*Aufgabe 1:*
Nennen Sie sämtliche Parteikürzel, die im Textauszug unten genannt werden.
------ Vorgegebener Textauszug ------
Die Kommunistische Partei (PCP) erklärte gehorsamst, dass die Wirtschaft somit „im Dienste des Volkes“ verstaatlicht werde. In Wirklichkeit unterschied sich die vorgeschlagene kapitalistische Verstaatlichung nur dem Umfang nach von den Verstaatlichungen, die in den meisten westlichen Ländern nach dem Zweiten Weltkrieg erfolgt waren. Die wirtschaftliche und staatliche Macht lag nach wie vor in den Händen der Bourgeoisie, wenn auch zum Teil vermittels der sozialdemokratischen und stalinistischen Parteien. Die Verstaatlichungen zielten darauf ab, eine stabilere Infrastruktur und ein stabileres Umfeld für die Privatwirtschaft zu schaffen und die Macht der Arbeiterkomitees einzuschränken, indem die Unternehmensleitungen vom Staat eingesetzt wurden.
Die verfassungsgebende Versammlung
Am 25. April 1975 fanden die Wahlen zur verfassungsgebenden Versammlung statt, die eine Verfassung ausarbeiten sollte. Die PS erhielt fast 38 Prozent der Stimmen, die PPD 26,4 Prozent und die PCP 13 Prozent.
------
*Aufgabe 2:*
Übertragen Sie die Zeilen der Einträge unten in eine nummerierte Liste, von der ersten Zeile der Einträge bis einschließlich der Zeile mit „r Aromatherapeut:in“. Leerzeilen lassen Sie dabei weg.
------ Übungsmaterial ------
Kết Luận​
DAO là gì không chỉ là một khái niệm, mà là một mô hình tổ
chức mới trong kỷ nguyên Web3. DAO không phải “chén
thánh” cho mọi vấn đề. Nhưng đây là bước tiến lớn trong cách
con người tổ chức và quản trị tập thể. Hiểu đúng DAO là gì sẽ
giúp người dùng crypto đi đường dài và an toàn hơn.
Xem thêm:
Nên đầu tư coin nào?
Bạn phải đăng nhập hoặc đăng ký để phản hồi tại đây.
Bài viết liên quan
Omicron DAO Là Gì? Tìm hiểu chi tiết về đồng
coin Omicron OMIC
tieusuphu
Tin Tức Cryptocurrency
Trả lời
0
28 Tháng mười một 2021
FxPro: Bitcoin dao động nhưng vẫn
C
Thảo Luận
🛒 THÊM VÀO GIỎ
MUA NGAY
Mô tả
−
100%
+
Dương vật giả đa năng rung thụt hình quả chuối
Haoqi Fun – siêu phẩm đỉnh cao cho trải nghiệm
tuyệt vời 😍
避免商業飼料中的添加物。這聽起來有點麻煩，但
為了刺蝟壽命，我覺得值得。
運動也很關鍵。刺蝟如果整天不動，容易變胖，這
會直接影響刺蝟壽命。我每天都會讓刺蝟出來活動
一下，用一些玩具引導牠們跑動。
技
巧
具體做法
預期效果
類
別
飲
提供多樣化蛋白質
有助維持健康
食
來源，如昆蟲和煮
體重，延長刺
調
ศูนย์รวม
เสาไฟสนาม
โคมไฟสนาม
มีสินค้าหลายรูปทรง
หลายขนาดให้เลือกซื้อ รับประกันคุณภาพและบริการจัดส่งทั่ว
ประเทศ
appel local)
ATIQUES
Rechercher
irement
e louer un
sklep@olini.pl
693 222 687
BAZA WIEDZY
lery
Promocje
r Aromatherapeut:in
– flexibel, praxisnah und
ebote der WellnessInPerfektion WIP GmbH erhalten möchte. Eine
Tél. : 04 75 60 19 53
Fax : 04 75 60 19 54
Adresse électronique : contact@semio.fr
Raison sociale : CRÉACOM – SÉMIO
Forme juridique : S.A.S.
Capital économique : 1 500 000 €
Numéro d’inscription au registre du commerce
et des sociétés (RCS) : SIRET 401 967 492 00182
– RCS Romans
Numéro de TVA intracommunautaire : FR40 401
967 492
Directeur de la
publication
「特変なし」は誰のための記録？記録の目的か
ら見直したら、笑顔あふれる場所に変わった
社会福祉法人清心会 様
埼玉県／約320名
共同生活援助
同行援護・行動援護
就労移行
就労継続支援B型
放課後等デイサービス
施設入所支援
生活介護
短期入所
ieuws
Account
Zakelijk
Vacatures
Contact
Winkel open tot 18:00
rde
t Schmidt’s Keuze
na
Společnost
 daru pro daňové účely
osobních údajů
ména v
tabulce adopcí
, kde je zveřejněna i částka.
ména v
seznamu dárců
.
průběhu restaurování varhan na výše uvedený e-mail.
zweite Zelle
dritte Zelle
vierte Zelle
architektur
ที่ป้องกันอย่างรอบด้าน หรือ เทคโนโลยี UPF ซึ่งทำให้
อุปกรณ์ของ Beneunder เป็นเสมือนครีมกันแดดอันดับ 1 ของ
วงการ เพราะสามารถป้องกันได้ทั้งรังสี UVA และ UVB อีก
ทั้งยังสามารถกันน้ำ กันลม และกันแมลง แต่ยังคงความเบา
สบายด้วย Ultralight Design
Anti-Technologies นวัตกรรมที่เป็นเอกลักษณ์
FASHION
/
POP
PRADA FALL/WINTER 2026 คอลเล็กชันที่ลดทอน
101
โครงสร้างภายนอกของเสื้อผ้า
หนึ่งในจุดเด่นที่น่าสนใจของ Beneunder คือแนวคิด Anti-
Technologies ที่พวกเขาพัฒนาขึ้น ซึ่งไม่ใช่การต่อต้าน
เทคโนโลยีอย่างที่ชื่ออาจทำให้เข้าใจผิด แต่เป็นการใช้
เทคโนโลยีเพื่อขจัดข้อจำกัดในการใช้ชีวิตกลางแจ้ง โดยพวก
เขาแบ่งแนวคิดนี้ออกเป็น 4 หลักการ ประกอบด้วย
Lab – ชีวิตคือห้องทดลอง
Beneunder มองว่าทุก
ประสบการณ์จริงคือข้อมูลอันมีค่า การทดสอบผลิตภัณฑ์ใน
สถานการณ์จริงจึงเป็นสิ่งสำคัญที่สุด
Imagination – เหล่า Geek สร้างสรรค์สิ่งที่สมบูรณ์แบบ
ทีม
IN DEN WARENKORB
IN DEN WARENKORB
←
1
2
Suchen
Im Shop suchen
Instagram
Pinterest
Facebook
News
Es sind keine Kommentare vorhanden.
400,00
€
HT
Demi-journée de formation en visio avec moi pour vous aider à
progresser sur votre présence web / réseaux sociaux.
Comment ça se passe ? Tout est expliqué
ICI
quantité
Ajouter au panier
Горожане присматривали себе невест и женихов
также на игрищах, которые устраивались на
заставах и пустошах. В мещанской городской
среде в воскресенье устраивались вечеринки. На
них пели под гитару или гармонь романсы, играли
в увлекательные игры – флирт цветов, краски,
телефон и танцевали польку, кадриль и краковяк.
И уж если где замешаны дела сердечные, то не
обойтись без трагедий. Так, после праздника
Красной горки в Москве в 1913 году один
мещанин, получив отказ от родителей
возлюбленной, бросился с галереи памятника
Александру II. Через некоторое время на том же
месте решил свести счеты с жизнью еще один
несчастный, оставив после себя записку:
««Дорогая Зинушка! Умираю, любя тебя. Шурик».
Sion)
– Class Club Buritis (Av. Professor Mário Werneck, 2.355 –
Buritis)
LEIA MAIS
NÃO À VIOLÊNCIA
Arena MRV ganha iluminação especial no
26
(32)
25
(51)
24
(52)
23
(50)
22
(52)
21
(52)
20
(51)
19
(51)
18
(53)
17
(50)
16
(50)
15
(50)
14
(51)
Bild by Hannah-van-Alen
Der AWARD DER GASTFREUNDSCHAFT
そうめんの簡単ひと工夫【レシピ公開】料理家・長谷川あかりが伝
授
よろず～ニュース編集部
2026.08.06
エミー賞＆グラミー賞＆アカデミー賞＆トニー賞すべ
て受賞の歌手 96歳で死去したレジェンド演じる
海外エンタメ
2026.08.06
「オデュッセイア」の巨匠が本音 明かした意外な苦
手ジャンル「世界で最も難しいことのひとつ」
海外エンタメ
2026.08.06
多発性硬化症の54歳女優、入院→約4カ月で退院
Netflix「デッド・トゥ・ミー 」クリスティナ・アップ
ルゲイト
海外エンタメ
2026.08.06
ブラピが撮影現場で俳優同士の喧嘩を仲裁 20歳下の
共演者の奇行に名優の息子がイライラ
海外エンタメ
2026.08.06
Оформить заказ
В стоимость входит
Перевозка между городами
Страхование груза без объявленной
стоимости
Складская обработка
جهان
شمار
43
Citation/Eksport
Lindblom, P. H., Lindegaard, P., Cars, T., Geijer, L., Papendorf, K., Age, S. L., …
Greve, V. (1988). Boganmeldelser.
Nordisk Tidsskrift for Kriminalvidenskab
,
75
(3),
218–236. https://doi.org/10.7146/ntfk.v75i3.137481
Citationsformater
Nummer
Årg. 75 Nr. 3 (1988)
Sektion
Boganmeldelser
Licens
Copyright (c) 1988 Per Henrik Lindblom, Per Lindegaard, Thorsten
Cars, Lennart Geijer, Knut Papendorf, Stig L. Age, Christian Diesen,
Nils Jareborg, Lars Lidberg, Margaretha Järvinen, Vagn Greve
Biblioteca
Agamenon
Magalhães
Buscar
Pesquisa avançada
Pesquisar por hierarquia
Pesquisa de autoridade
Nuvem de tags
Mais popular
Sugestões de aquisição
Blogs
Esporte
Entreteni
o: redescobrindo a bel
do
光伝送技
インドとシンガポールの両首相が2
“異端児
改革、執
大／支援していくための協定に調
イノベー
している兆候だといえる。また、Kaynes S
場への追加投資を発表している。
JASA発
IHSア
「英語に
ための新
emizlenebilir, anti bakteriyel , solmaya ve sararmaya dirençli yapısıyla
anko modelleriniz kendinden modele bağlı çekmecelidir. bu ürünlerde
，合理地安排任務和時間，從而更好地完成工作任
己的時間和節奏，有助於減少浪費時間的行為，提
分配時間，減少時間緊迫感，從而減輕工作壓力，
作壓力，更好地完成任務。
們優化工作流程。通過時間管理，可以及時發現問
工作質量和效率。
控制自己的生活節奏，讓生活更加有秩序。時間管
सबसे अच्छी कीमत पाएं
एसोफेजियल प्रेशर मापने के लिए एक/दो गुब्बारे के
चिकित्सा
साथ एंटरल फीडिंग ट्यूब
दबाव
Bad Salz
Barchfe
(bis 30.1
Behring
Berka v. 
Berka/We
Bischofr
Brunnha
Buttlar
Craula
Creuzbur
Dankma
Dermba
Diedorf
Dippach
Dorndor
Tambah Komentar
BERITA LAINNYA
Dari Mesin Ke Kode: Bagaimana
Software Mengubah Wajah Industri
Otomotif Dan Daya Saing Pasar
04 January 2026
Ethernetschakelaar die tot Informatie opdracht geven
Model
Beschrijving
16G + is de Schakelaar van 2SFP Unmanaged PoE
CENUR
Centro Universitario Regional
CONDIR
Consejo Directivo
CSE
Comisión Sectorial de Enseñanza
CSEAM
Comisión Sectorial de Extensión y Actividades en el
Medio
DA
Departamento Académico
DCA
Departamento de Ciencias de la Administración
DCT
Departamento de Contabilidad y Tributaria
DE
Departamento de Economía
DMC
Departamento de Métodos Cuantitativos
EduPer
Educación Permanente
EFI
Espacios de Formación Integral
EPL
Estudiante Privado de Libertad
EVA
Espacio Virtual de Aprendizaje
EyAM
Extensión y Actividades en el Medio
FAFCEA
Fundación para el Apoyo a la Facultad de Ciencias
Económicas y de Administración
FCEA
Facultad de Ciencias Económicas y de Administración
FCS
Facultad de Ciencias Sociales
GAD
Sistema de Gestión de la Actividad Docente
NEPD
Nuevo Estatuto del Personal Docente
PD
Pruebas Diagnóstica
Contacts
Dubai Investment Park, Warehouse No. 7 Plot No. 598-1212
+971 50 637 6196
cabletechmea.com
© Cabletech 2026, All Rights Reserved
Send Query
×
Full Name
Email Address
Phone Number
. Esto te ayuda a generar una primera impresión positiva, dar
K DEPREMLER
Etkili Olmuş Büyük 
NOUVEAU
------
*Lösung 1:*
PCP, PS, PPD

*Lösung 2:*
1. Kết Luận​
2. DAO là gì không chỉ là một khái niệm, mà là một mô hình tổ
3. chức mới trong kỷ nguyên Web3. DAO không phải “chén
4. thánh” cho mọi vấn đề. Nhưng đây là bước tiến lớn trong cách
5. con người tổ chức và quản trị tập thể. Hiểu đúng DAO là gì sẽ
6. giúp người dùng crypto đi đường dài và an toàn hơn.
7. Xem thêm:
8. Nên đầu tư coin nào?
9. Bạn phải đăng nhập hoặc đăng ký để phản hồi tại đây.
10. Bài viết liên quan
11. Omicron DAO Là Gì? Tìm hiểu chi tiết về đồng
12. coin Omicron OMIC
13. tieusuphu
14. Tin Tức Cryptocurrency
15. Trả lời
16. 0
17. 28 Tháng mười một 2021
18. FxPro: Bitcoin dao động nhưng vẫn
19. C
20. Thảo Luận
21. 🛒 THÊM VÀO GIỎ
22. MUA NGAY
23. Mô tả
24. −
25. 100%
26. +
27. Dương vật giả đa năng rung thụt hình quả chuối
28. Haoqi Fun – siêu phẩm đỉnh cao cho trải nghiệm
29. tuyệt vời 😍
30. 避免商業飼料中的添加物。這聽起來有點麻煩，但
31. 為了刺蝟壽命，我覺得值得。
32. 運動也很關鍵。刺蝟如果整天不動，容易變胖，這
33. 會直接影響刺蝟壽命。我每天都會讓刺蝟出來活動
34. 一下，用一些玩具引導牠們跑動。
35. 技
36. 巧
37. 具體做法
38. 預期效果
39. 類
40. 別
41. 飲
42. 提供多樣化蛋白質
43. 有助維持健康
44. 食
45. 來源，如昆蟲和煮
46. 體重，延長刺
47. 調
48. ศูนย์รวม
49. เสาไฟสนาม
50. โคมไฟสนาม
51. มีสินค้าหลายรูปทรง
52. หลายขนาดให้เลือกซื้อ รับประกันคุณภาพและบริการจัดส่งทั่ว
53. ประเทศ
54. appel local)
55. ATIQUES
56. Rechercher
57. irement
58. e louer un
59. sklep@olini.pl
60. 693 222 687
61. BAZA WIEDZY
62. lery
63. Promocje
64. r Aromatherapeut:in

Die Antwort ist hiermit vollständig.